_WHAT IS NEEDED_:
An image-free reproduction of the data below is needed: print it exactly.

═════ RECORD EXCERPTS

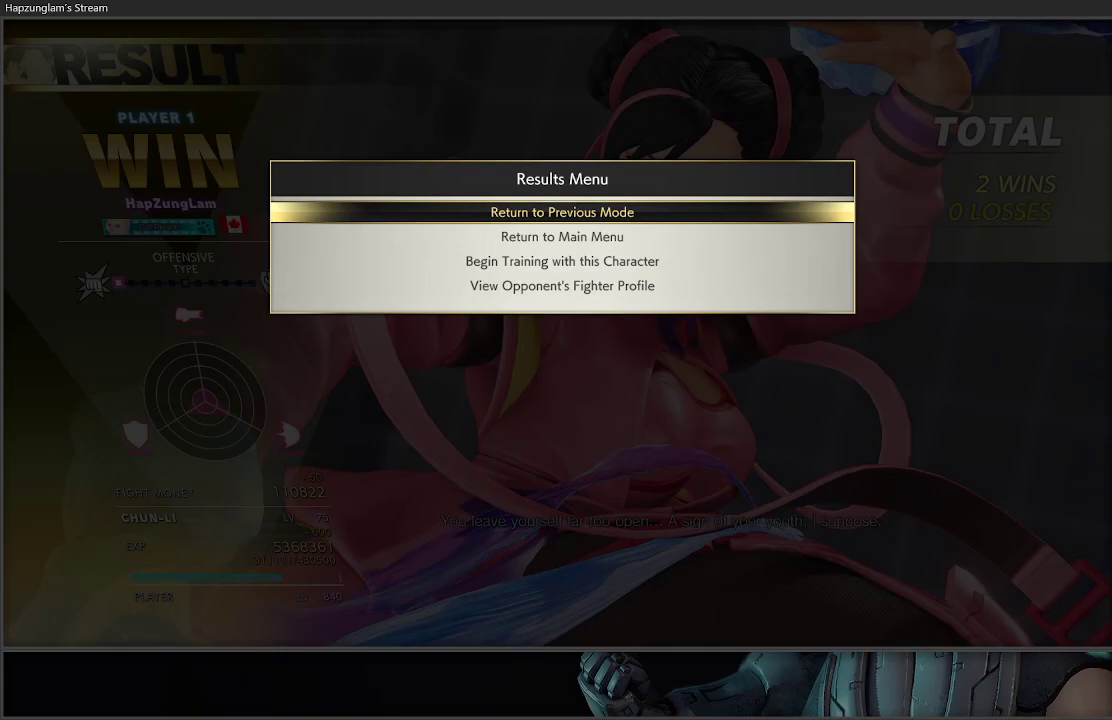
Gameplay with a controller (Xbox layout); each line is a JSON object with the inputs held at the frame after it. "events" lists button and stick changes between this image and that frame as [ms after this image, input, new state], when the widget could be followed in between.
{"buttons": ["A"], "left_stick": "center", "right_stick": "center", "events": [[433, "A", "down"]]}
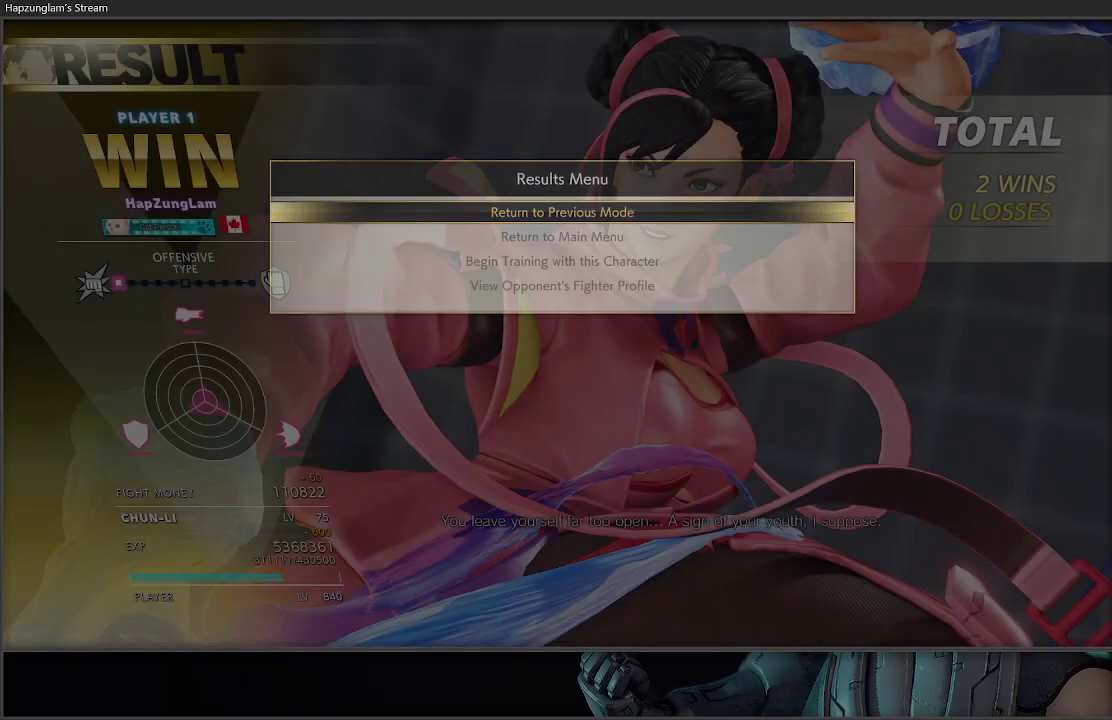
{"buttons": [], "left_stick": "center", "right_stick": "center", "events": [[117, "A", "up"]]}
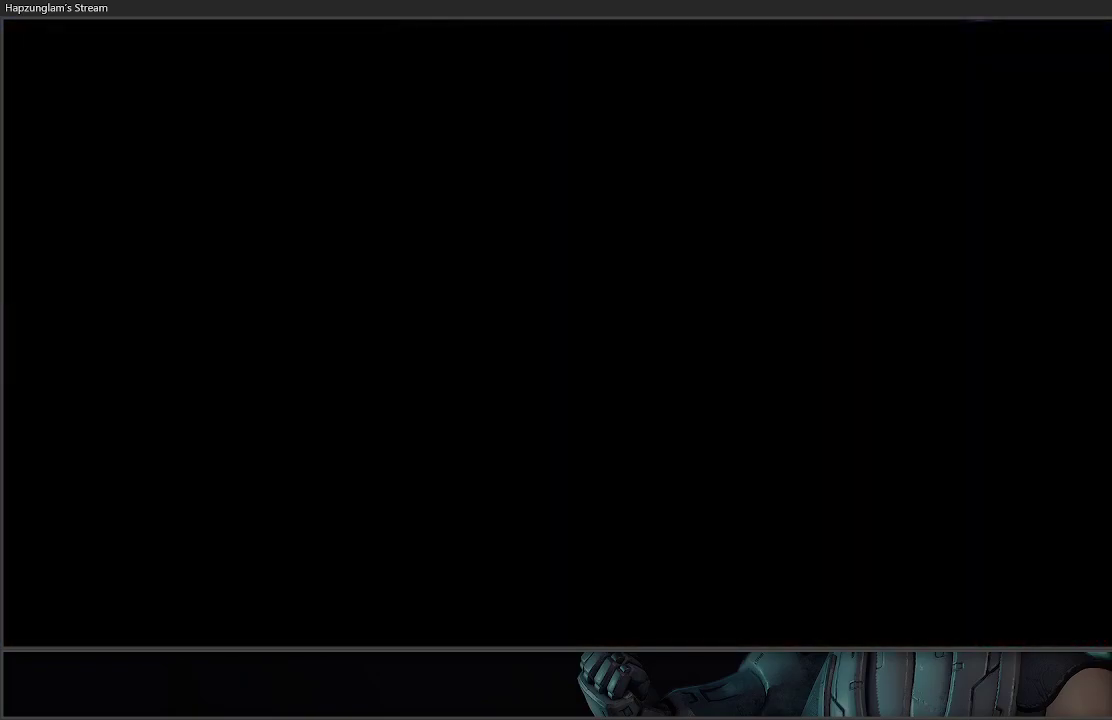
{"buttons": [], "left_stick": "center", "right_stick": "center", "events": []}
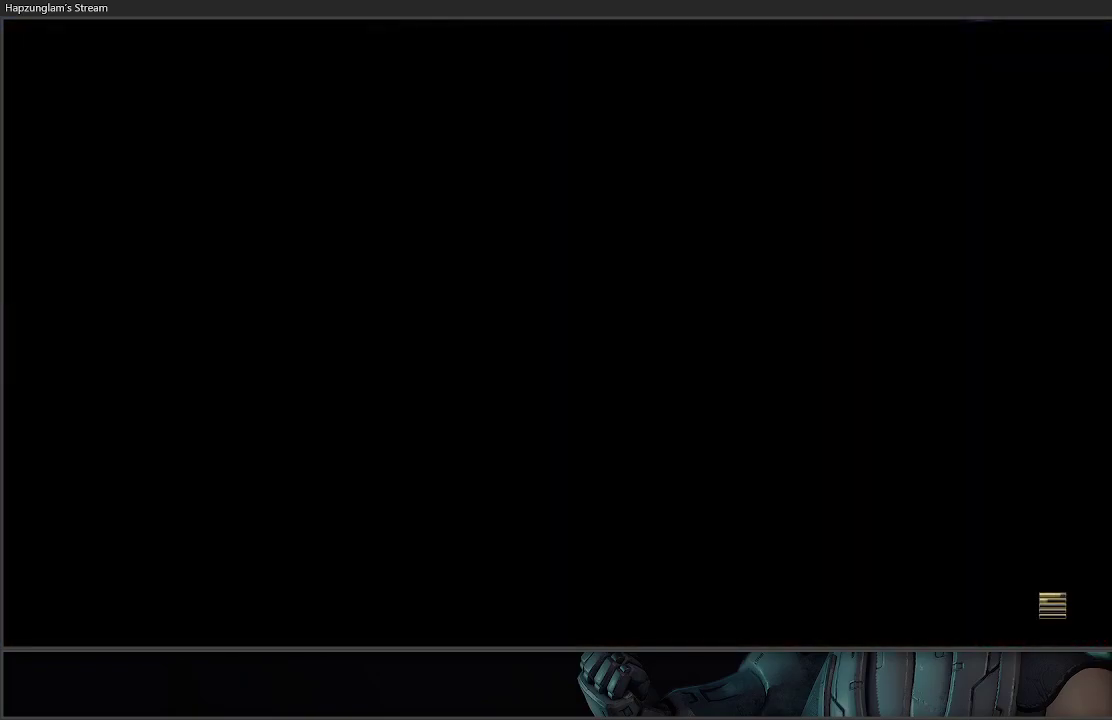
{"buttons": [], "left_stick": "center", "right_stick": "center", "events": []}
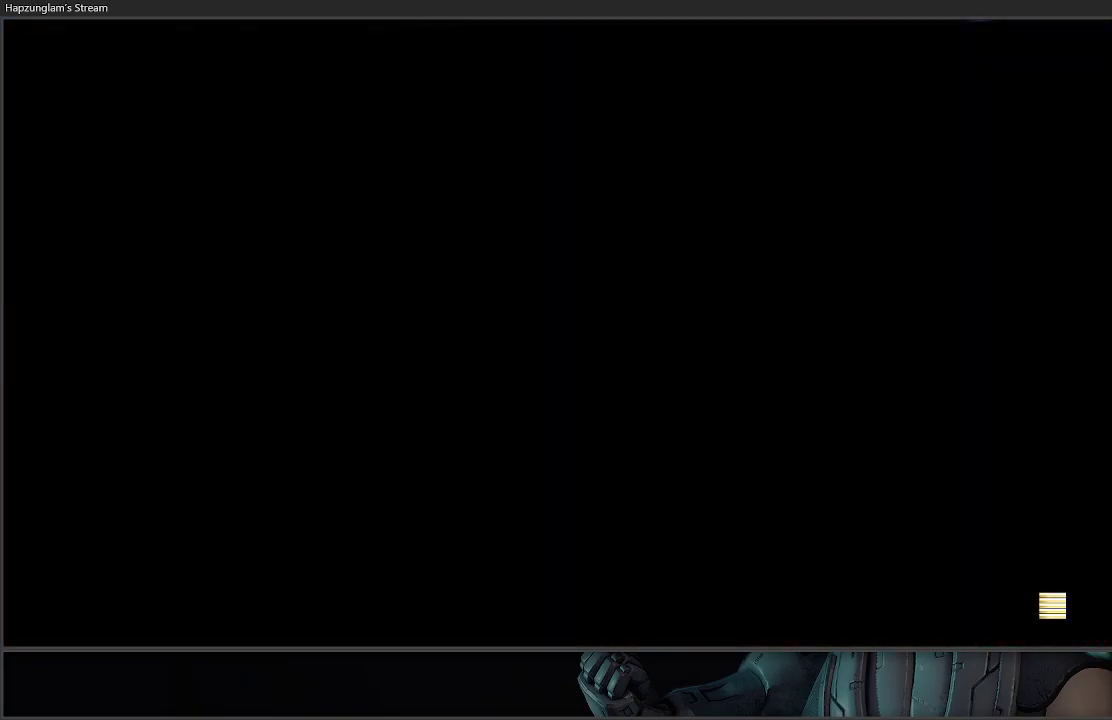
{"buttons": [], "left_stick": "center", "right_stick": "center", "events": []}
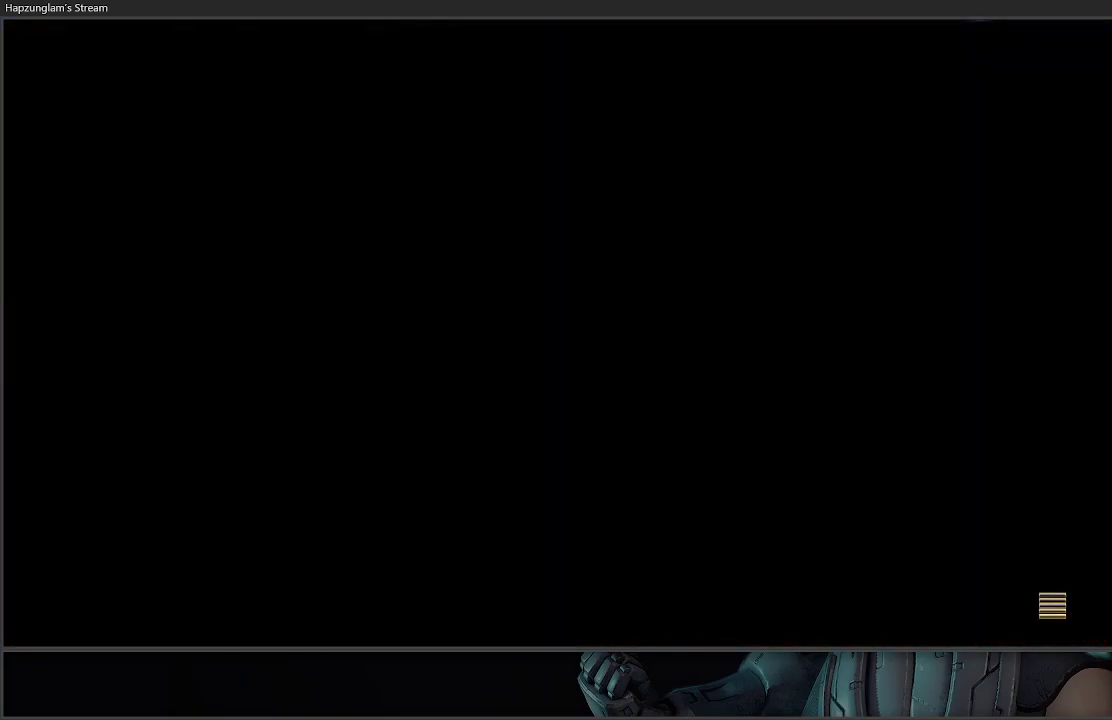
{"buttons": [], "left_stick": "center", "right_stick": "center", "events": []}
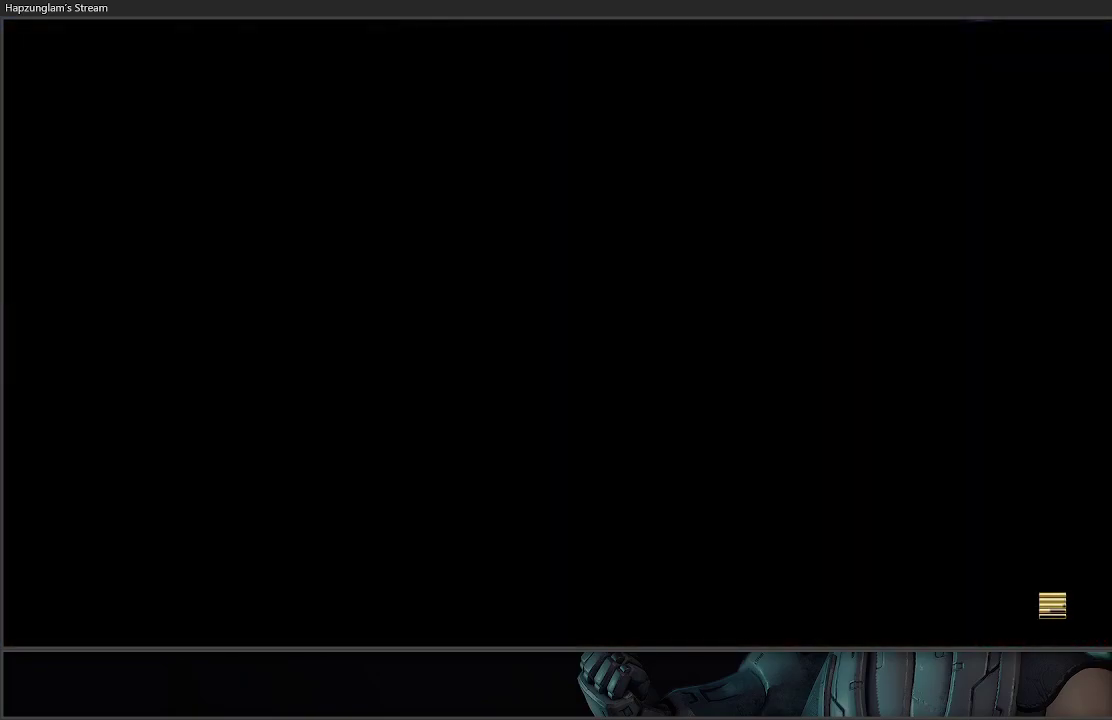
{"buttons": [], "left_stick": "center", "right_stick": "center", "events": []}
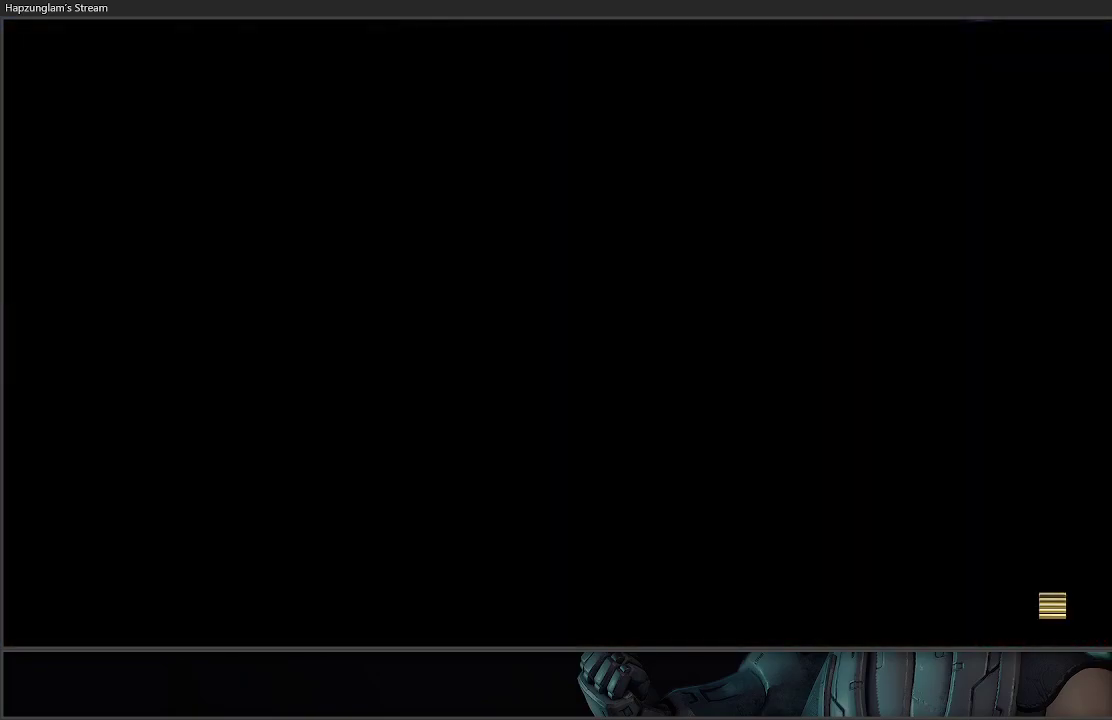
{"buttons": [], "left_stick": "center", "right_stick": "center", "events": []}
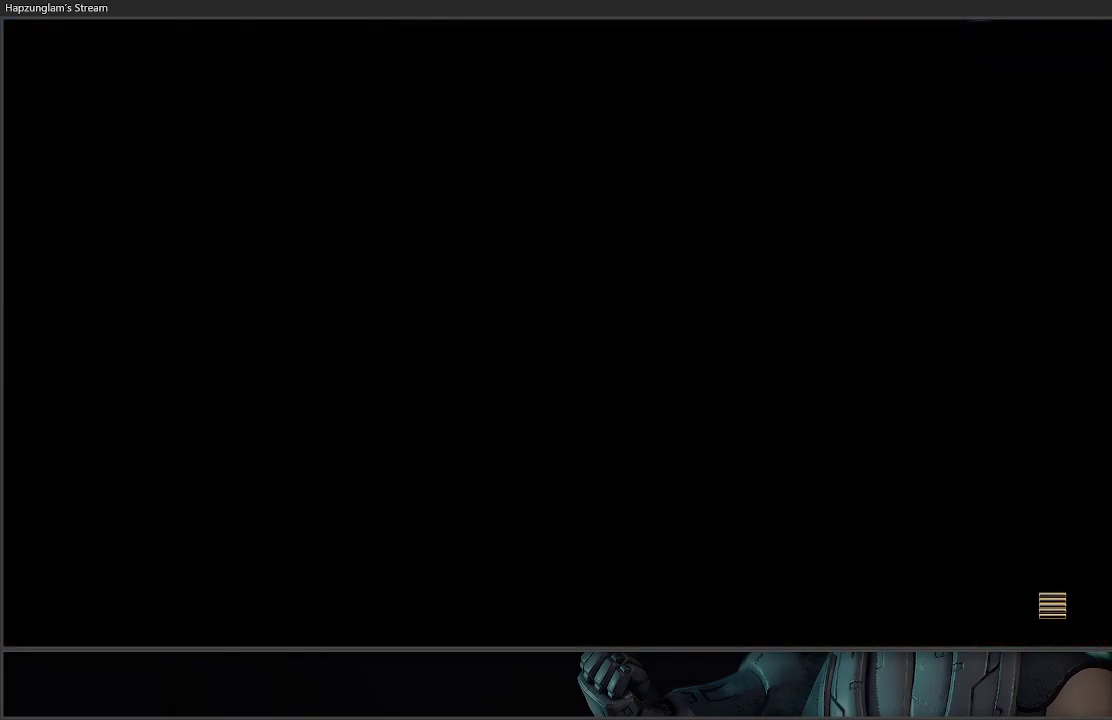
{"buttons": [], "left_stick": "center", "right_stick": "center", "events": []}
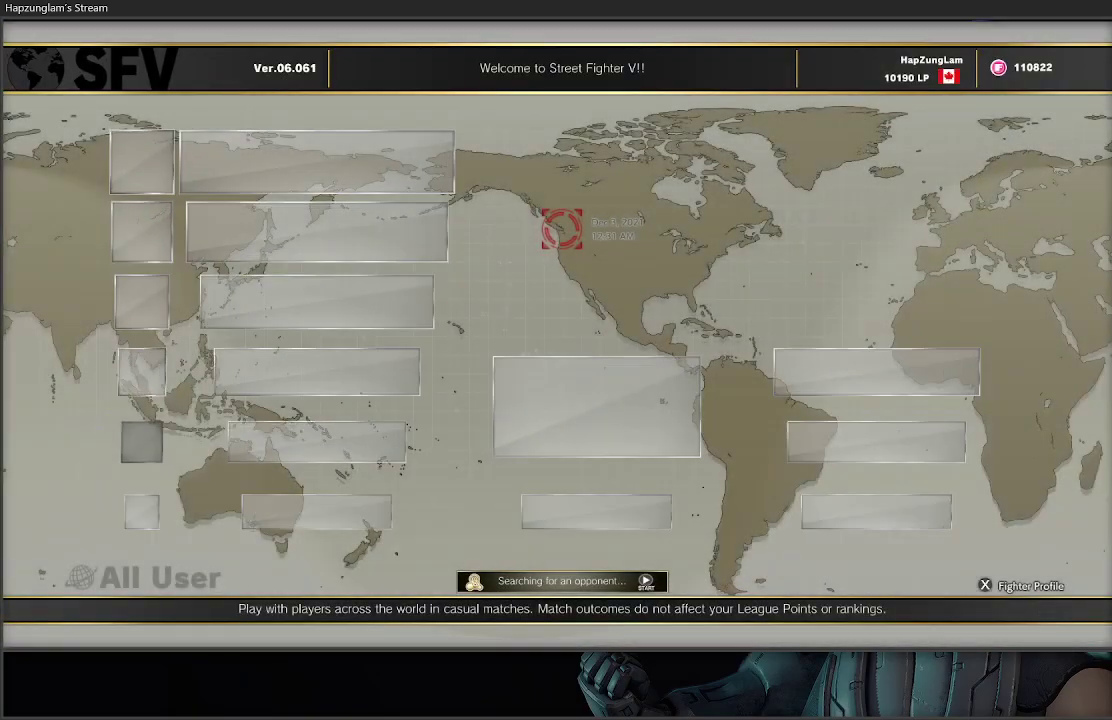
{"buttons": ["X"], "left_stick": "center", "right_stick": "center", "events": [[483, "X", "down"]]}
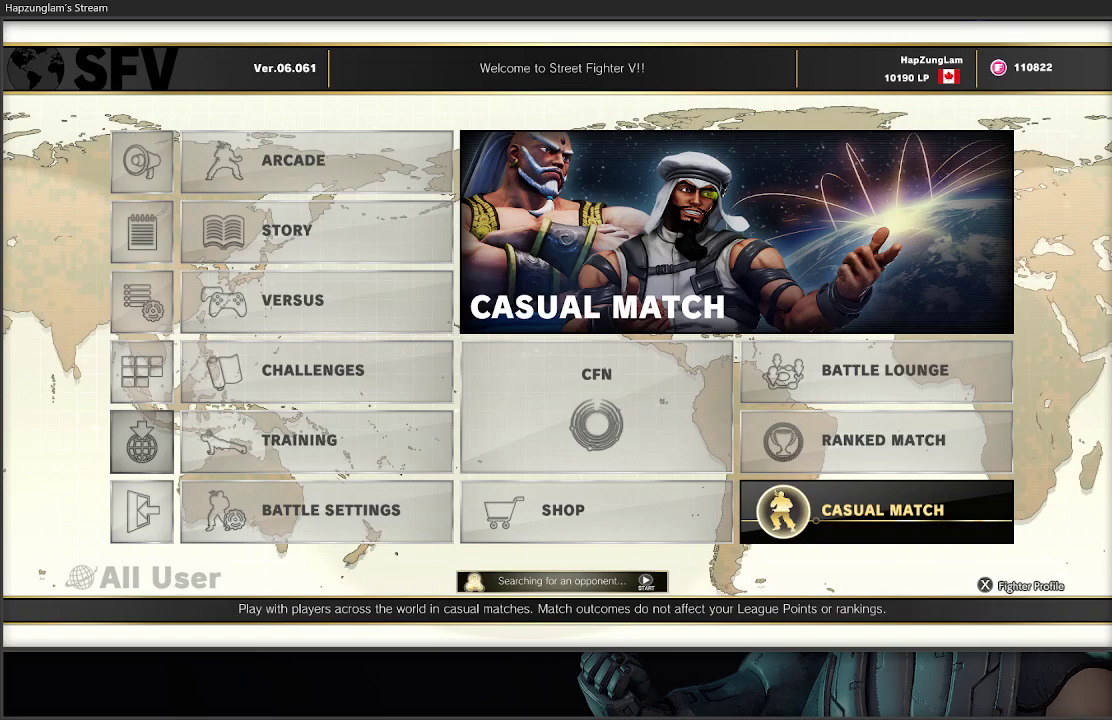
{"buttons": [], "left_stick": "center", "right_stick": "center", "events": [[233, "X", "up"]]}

══════════

_SOLVED EXERCISE_:
Gameplay with a controller (Xbox layout); each line is a JSON object with the inputs held at the frame after it. "events" lists button and stick changes between this image and that frame as [ms after this image, input, new state], when the widget could be followed in between.
{"buttons": ["A"], "left_stick": "center", "right_stick": "center", "events": [[433, "A", "down"]]}
{"buttons": [], "left_stick": "center", "right_stick": "center", "events": [[117, "A", "up"]]}
{"buttons": [], "left_stick": "center", "right_stick": "center", "events": []}
{"buttons": [], "left_stick": "center", "right_stick": "center", "events": []}
{"buttons": [], "left_stick": "center", "right_stick": "center", "events": []}
{"buttons": [], "left_stick": "center", "right_stick": "center", "events": []}
{"buttons": [], "left_stick": "center", "right_stick": "center", "events": []}
{"buttons": [], "left_stick": "center", "right_stick": "center", "events": []}
{"buttons": [], "left_stick": "center", "right_stick": "center", "events": []}
{"buttons": ["X"], "left_stick": "center", "right_stick": "center", "events": [[483, "X", "down"]]}
{"buttons": [], "left_stick": "center", "right_stick": "center", "events": [[233, "X", "up"]]}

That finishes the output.